Die Stadt Hagen habe dies auch als „Qualitätskriterium“ in ihren Gleichstellungsplan aufgenommen: „Das gilt insbesondere auch für Gremienbesetzung, denn vielfältig zusammengesetzte Gremien, die die Bevölkerungsstruktur widerspiegeln, sind ein demokratiepolitisch wichtiges Signal und sichern umsetzbare Ergebnisse.“
Hinzu komme, dass Gremien, die aus Personen mit vielfältigen demografischen Merkmalen zusammengesetzt sind, vielfältige Erfahrungen, Perspektiven und Kompetenzen bündelten, was wiederum zu größerer Kreativität, Flexibilität und Innovationskraft führe. „Daher ist die Zusammensetzung der Seepark-Jury so nicht zu akzeptieren“, stellt die Frauenbeiratsvorsitzende fest.

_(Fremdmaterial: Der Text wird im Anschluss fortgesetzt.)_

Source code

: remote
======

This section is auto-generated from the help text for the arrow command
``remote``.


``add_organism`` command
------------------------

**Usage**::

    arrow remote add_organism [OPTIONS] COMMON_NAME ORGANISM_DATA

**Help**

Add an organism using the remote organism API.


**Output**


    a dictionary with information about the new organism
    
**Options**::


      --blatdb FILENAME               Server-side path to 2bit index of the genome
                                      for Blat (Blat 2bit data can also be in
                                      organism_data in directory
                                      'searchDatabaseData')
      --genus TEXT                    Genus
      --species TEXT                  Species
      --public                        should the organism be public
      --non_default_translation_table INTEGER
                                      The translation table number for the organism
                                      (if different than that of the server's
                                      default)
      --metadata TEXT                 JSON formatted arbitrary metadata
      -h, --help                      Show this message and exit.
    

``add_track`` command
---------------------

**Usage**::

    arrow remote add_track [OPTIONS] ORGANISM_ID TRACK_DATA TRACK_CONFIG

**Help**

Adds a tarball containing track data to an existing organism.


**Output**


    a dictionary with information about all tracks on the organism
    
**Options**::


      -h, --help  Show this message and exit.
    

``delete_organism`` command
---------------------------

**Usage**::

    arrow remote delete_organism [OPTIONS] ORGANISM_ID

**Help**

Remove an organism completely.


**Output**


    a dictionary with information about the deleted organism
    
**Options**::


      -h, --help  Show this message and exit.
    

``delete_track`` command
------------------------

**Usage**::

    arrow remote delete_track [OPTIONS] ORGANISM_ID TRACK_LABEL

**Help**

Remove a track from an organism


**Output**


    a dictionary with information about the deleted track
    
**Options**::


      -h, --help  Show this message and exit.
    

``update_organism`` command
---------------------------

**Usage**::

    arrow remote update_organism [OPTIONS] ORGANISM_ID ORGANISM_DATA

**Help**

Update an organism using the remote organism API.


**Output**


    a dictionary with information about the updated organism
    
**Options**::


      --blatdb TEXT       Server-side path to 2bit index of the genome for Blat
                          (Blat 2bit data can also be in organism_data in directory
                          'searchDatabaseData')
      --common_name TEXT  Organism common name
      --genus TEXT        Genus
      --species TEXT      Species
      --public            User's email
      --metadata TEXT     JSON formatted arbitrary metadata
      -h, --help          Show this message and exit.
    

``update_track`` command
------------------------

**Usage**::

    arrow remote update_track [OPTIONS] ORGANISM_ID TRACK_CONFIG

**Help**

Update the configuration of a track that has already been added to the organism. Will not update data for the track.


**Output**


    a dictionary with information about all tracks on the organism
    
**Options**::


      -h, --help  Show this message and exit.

Keine Thema in Jugendgremien
Und die lokale Jugend, die absehbar am längsten von der Neugestaltung des Seeufers profitieren soll? Von den Jugendorganisationen der Hagener Ratsfraktionen (Jusos, Junge Union, Grüne Jugend und Julis) sind schon seit Monaten keine politischen Statements mehr überliefert – egal zu welchem Themengebiet.
Dafür hat sich im Mai vergangenen Jahres immerhin ein neuer Jugendrat formiert, der sich als Hauptaufgabe, so verlautbarte zuletzt die Stadt, die Umsetzung von Ideen und das Mitbestimmen in Hagen auf die Fahnen geschrieben habe. Mit dem Thema Seepark, so die zuständige Fachgebietsleiterin Hannah Scharlau, habe man sich allerdings bis heute noch gar nicht beschäftigt.